▶ [Extracted material]
━━━━

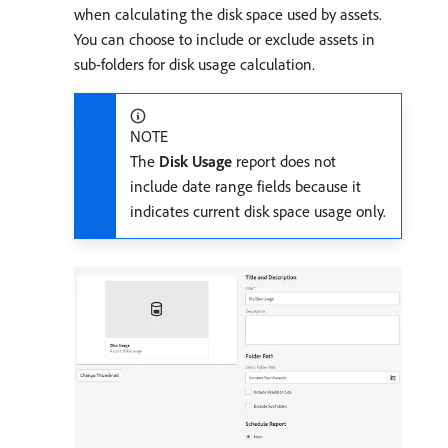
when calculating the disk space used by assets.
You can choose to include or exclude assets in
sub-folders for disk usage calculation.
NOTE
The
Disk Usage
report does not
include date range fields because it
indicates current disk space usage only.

━━━━

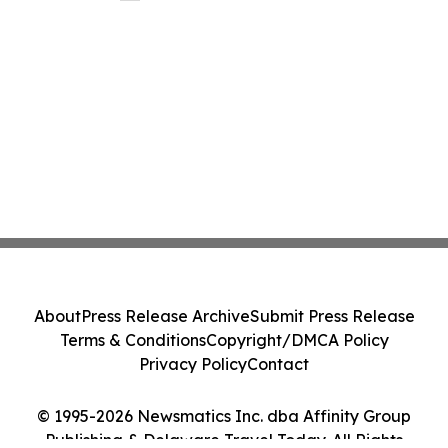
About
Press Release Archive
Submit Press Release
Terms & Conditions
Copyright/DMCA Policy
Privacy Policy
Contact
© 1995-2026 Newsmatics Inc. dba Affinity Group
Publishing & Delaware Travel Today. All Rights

━━━━

▶ [Exercise requirements]
After locating the line holding "report does not" above, output exactly that line and every line after it through the line holding "indicates current disk space usage only.". Include nothing else.

▶ [Answer for this exercise]
report does not
include date range fields because it
indicates current disk space usage only.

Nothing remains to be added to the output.